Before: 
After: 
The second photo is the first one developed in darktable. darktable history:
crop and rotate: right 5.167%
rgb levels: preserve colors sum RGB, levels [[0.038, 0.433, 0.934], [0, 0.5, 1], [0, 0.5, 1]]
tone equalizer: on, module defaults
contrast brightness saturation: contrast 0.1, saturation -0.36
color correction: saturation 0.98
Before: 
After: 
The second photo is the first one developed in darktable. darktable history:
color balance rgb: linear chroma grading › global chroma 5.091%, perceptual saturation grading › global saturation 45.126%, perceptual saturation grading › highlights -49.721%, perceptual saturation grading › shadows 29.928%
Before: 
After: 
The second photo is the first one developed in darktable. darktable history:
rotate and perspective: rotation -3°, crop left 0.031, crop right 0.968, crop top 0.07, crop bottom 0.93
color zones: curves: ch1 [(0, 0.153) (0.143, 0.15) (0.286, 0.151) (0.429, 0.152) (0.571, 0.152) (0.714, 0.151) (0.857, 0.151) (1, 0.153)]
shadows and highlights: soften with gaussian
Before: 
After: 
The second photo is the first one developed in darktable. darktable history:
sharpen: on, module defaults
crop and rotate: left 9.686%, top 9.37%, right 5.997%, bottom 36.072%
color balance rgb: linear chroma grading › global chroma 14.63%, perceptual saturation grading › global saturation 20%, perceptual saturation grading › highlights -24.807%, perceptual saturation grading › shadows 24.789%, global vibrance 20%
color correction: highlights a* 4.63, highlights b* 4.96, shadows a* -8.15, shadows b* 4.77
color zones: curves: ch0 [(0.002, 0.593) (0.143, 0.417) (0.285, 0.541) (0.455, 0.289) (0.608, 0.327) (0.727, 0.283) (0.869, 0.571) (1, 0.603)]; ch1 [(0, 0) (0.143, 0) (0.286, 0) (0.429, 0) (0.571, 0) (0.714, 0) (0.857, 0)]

- _Exercise directions_
Reproduce every line above word for word, with nothing changed, added, or left out.

- _Answer_
Before: 
After: 
The second photo is the first one developed in darktable. darktable history:
crop and rotate: right 5.167%
rgb levels: preserve colors sum RGB, levels [[0.038, 0.433, 0.934], [0, 0.5, 1], [0, 0.5, 1]]
tone equalizer: on, module defaults
contrast brightness saturation: contrast 0.1, saturation -0.36
color correction: saturation 0.98
Before: 
After: 
The second photo is the first one developed in darktable. darktable history:
color balance rgb: linear chroma grading › global chroma 5.091%, perceptual saturation grading › global saturation 45.126%, perceptual saturation grading › highlights -49.721%, perceptual saturation grading › shadows 29.928%
Before: 
After: 
The second photo is the first one developed in darktable. darktable history:
rotate and perspective: rotation -3°, crop left 0.031, crop right 0.968, crop top 0.07, crop bottom 0.93
color zones: curves: ch1 [(0, 0.153) (0.143, 0.15) (0.286, 0.151) (0.429, 0.152) (0.571, 0.152) (0.714, 0.151) (0.857, 0.151) (1, 0.153)]
shadows and highlights: soften with gaussian
Before: 
After: 
The second photo is the first one developed in darktable. darktable history:
sharpen: on, module defaults
crop and rotate: left 9.686%, top 9.37%, right 5.997%, bottom 36.072%
color balance rgb: linear chroma grading › global chroma 14.63%, perceptual saturation grading › global saturation 20%, perceptual saturation grading › highlights -24.807%, perceptual saturation grading › shadows 24.789%, global vibrance 20%
color correction: highlights a* 4.63, highlights b* 4.96, shadows a* -8.15, shadows b* 4.77
color zones: curves: ch0 [(0.002, 0.593) (0.143, 0.417) (0.285, 0.541) (0.455, 0.289) (0.608, 0.327) (0.727, 0.283) (0.869, 0.571) (1, 0.603)]; ch1 [(0, 0) (0.143, 0) (0.286, 0) (0.429, 0) (0.571, 0) (0.714, 0) (0.857, 0)]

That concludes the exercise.